Cabalmail alert runbooks

Short on-call runbooks for every alert in docs/0.7.x/monitoring-plan.md Phases 1-3. Each file follows the same shape:

What this means — what condition fired the alert.
Who/what is impacted — user-visible effect.
First three things to check — start here on a page.
Escalation — what to do if the first three don’t resolve.

When a Pushover or ntfy push includes a Runbook: link, it points to one of these files on main.

Sources of alerts

Source	Routing	Phase
Uptime Kuma monitors	Webhook → `alert_sink` Lambda	1
Self-hosted Healthchecks	Webhook → `alert_sink` Lambda	2
Prometheus rules → Alertmanager	Webhook → `alert_sink` Lambda	3
`alert_sink` Lambda	Pushover (critical) + ntfy (critical + warning)	1

Index

Probe failures (Kuma TCP/HTTP, Prometheus blackbox)

probe-failure.md — any Kuma or blackbox probe down.
cert-expiring.md — ACM cert or blackbox-probed cert nearing expiry.

AWS service alerts (Prometheus rules over `cloudwatch_exporter`)

Host alerts (Prometheus rules over `node_exporter`)

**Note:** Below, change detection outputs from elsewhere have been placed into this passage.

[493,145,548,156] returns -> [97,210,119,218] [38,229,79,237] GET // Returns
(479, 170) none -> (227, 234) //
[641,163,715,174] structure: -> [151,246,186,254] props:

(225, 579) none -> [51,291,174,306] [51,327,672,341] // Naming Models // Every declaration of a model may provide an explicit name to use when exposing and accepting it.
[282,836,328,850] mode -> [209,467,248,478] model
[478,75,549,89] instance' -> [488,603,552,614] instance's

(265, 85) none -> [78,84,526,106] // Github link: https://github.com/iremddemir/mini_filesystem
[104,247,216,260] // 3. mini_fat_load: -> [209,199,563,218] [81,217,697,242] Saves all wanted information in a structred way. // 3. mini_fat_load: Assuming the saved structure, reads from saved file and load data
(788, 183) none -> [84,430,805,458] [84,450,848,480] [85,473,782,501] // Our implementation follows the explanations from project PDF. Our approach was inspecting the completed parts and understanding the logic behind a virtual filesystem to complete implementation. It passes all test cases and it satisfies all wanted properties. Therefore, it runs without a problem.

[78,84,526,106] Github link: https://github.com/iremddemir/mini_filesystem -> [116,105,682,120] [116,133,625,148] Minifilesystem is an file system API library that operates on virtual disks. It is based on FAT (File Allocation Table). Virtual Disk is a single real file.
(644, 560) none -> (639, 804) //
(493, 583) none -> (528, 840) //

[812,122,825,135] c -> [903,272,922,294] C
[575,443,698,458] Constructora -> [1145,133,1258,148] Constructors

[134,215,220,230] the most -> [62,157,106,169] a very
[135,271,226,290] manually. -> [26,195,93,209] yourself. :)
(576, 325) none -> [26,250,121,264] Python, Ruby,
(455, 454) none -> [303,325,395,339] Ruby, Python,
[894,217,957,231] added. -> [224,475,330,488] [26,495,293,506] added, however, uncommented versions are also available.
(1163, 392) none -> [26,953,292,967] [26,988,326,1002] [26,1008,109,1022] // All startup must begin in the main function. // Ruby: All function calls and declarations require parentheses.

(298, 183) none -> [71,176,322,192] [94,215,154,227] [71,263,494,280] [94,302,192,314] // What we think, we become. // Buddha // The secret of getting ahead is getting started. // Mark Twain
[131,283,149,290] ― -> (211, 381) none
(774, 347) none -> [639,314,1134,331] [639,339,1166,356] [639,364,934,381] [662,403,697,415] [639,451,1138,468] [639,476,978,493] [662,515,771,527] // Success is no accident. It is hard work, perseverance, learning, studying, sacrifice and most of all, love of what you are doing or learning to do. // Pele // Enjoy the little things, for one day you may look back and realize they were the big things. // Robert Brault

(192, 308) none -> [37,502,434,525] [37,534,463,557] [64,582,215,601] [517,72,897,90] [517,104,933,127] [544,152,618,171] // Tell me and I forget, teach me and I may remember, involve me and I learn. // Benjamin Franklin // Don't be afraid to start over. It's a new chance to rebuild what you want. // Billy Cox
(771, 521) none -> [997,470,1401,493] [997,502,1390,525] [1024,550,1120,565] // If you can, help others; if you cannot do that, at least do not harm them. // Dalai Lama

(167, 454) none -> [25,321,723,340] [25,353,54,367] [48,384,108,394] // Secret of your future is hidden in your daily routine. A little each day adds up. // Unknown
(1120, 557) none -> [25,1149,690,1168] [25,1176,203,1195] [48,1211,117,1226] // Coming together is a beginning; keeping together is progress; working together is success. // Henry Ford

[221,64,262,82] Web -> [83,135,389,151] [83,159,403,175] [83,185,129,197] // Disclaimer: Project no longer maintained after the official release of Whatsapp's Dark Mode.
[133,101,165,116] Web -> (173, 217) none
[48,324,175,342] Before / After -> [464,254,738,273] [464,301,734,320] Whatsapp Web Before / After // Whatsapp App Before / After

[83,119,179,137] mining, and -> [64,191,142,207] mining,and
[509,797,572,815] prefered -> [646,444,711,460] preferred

Log-derived alerts (Prometheus rules over CloudWatch metric filters)

Heartbeats (missed Healthchecks pings)

After the alert resolves

The plan’s tuning discipline applies: after every page, record on the corresponding GitHub issue (or open one) whether the threshold was right, too sensitive, or too loose. Thresholds live in code:

Prometheus: docker/prometheus/rules/alerts.yml
Kuma & Healthchecks: in the UI today; will move to IaC in Phase 4 §3.

Aim for zero false pages in a typical week (see monitoring-plan.md § “Tuning discipline”). If a runbook’s “first three things” never apply, fix the runbook in the same PR that fixes the alert.